A few questions are worth holding onto. The mechanism of STAT5 activation in the TME is not fully resolved. In vitro, AC484 augments IL-2-induced pSTAT5 but does not activate STAT5 in the absence of cytokine. The authors show that the combination of AC484 and IFNγ can induce pSTAT5 even when common gamma-chain receptor signaling is blocked, suggesting a non-canonical pathway. Whether this mechanism operates in vivo, where IFNγ concentrations are high in inflamed tumors, remains an open question. The authors are appropriately cautious here, and the data they present are suggestive rather than definitive.
The reversibility of immune-related adverse effects in the rat toxicology study is reassuring. Dose-dependent immune cell infiltrates in kidneys, joints, and livers resolved within 28 days of treatment cessation. The short half-life of a small molecule, compared with an antibody, is a genuine pharmacological advantage when managing inflammatory toxicity. That said, the translation from rat to human immune activation thresholds will require careful monitoring in the ongoing Phase I trial.
The selectivity profile is strong: AC484 shows 6-8-fold weaker activity on PTPN9 and no detectable activity on SHP-1 or SHP-2 in biochemical screens, with no off-target activity detected across a broad panel of kinases and receptors. For a compound targeting a highly conserved active-site motif, that selectivity is notable and will need to be confirmed in human tissues.
A New Class, and What It Opens
AC484 is, to the authors' knowledge, the first active-site phosphatase inhibitor to enter clinical evaluation for cancer immunotherapy. That distinction matters beyond the compound itself. The field has long assumed that phosphatase active sites are off-limits for small-molecule drugs. This work shows the assumption was wrong, at least for PTPN2 and PTPN1, and the structural and chemical logic used to solve the problem is transferable to other phosphatase targets.

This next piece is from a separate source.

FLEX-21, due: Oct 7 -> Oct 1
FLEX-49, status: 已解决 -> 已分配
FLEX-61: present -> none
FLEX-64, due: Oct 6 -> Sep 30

For patients, the most immediate implication is the potential to treat cancers that do not respond to existing checkpoint inhibitors. The 4T1 and EMT-6 breast cancer models, both PD-1-resistant, responded to AC484 monotherapy. Tumors with JAK1 or JAK2 mutations, which confer resistance to T cell-mediated killing by disabling IFNγ sensing, remained sensitive to AC484 through NK cell-mediated mechanisms. Tumors with B2m loss, which eliminates MHC class I surface expression and renders cells invisible to CD8+ T cells, also responded. The breadth of coverage across immune evasion strategies is the compound's most clinically compelling feature.

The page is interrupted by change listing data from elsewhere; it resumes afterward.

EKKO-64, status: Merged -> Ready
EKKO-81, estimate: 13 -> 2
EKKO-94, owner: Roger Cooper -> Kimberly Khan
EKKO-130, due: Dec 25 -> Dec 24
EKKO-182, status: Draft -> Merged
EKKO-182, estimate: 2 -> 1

AC484 is currently being evaluated in Phase I clinical studies as monotherapy and in combination with anti-PD-1 in patients with advanced solid tumors (ClinicalTrials.gov identifier NCT04777994). The preclinical data presented here provide a detailed mechanistic rationale for both arms of that trial. Whether the distinct T cell state AC484 induces in mice, one that resembles the product of combined IL-2 and checkpoint blockade, translates to human tumors is the question the trial will begin to answer.